REQUIRED ACTIONS:
(1) Retype the part of the post on writing "Secret Keeper" starting at "Last year in" and ending at "a series, too.".
(2) In the post on writing "Secret Keeper," condense the paragraph beginning "The initial idea to the story" while keeping its main facts.

READING PASSAGE:
Last year in September, I started writing
my first novel, without knowing so. I thought it would be another novella,
something around 20,000 to 30,000 words. Instead, I reached 60,000, making it a
true novel. And the start of a series, too.
I have no problem with writing a male main
character, just as I have no problem with reading a novel centred around a male
lead or with a computer game giving me control over a male character. I’ve
written a lot of novellas about Loki before September last year and all of them
are centred around a male lead, of course. But then I met Jane.
The initial idea to the story which would
become “Secret Keeper”
was born of a little frustration. I had watched “Kingsman - The Secret Service”
(which is a good movie, no doubt) on DVD and again seen a story centred on a
male spy. Even though a woman was there, the real hero work needed to be done by
a man - again. Okay, the villain had a female right hand who did all the actual
killing and stuff, but still… So I decided I could write a little parody on the
genre, creating a female spy who would be just as badass as Mr. Bond and his
colleagues. For about half an hour, she even was Jane Bond, but then I decided
on another name and she ended up being Jane Browne. I liked giving her an
everyday first name and kept that up with her handler and mentor Steven Quinn
as well. From that, the whole idea of how Jane’s division would handle finding
new agents developed.
Jane developed, too, and very quickly. The
moment she and Steven teamed up, things started to happen. Knowing the
characters as well as I do today, I’m no longer surprised. Those two are a
force of nature together.

DATASET CONTENT:
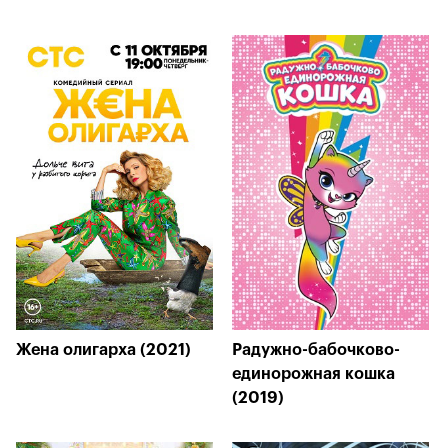
Жена олигарха (2021)
Радужно-бабочково-
единорожная кошка
(2019)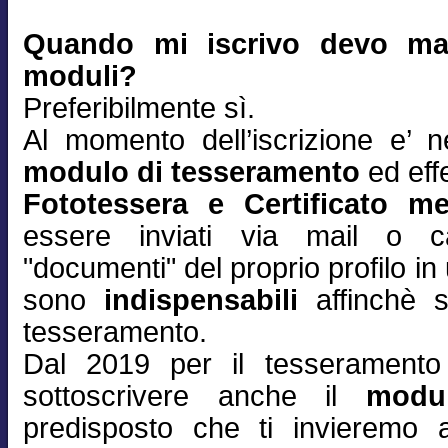
Quando mi iscrivo devo man
moduli?
Preferibilmente sì.
Al momento dell’iscrizione e’ n
modulo di tesseramento
ed effe
Fototessera e Certificato m
essere inviati via mail o ca
"documenti" del proprio profilo 
sono
indispensabili
affinchè s
tesseramento.
Dal 2019 per il tesserament
sottoscrivere anche il
modu
predisposto che ti invieremo 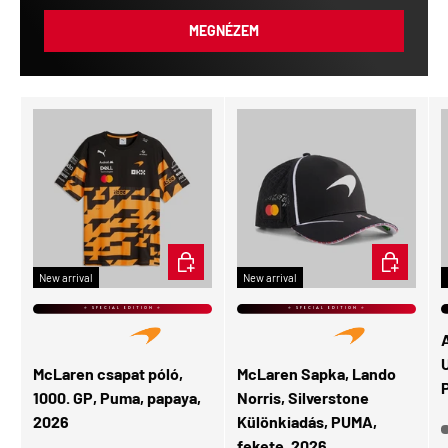
MEGNÉZEM
CHOOSE OPTIONS
ADD TO CA
New arrival
New arrival
⭐ SPECIAL EDITION ⭐
⭐ SPECIAL EDITION ⭐
U
McLaren csapat póló,
McLaren Sapka, Lando
1000. GP, Puma, papaya,
Norris, Silverstone
2026
Különkiadás, PUMA,
fekete, 2026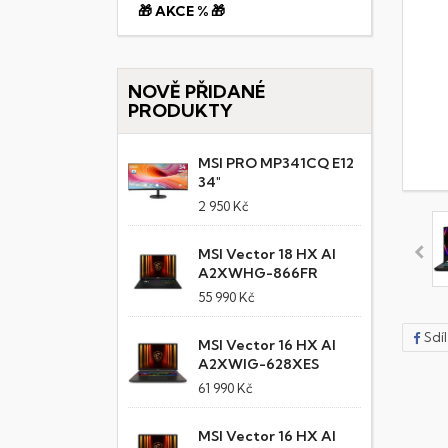
🎁 AKCE % 🎁
NOVĚ PŘIDANÉ
PRODUKTY
MSI PRO MP341CQ E12
34"
2 950 Kč
MSI Vector 18 HX AI
A2XWHG-866FR
55 990 Kč
Sdí
MSI Vector 16 HX AI
A2XWIG-628XES
61 990 Kč
MSI Vector 16 HX AI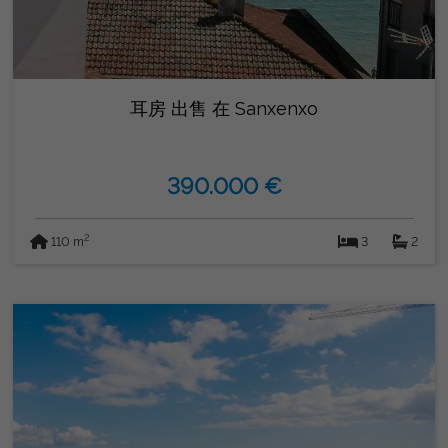
耳房 出售 在 Sanxenxo
390.000 €
2
110 m
3
2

OUTPUTS IN ORDER:
(1)
Last year in September, I started writing
my first novel, without knowing so. I thought it would be another novella,
something around 20,000 to 30,000 words. Instead, I reached 60,000, making it a
true novel. And the start of a series, too.

(2) The idea for "Secret Keeper" grew out of frustration. I had watched "Kingsman - The Secret Service" on DVD, a good movie but another story where a man does the real hero work. The villain's female right hand did the actual killing, but that wasn't enough. So I set out to write a small parody of the spy genre with a female spy as badass as Mr. Bond. For about half an hour she was Jane Bond, then she became Jane Browne. I liked giving her an everyday first name and did the same for her handler and mentor, Steven Quinn. From there came the idea of how Jane's division would find new agents.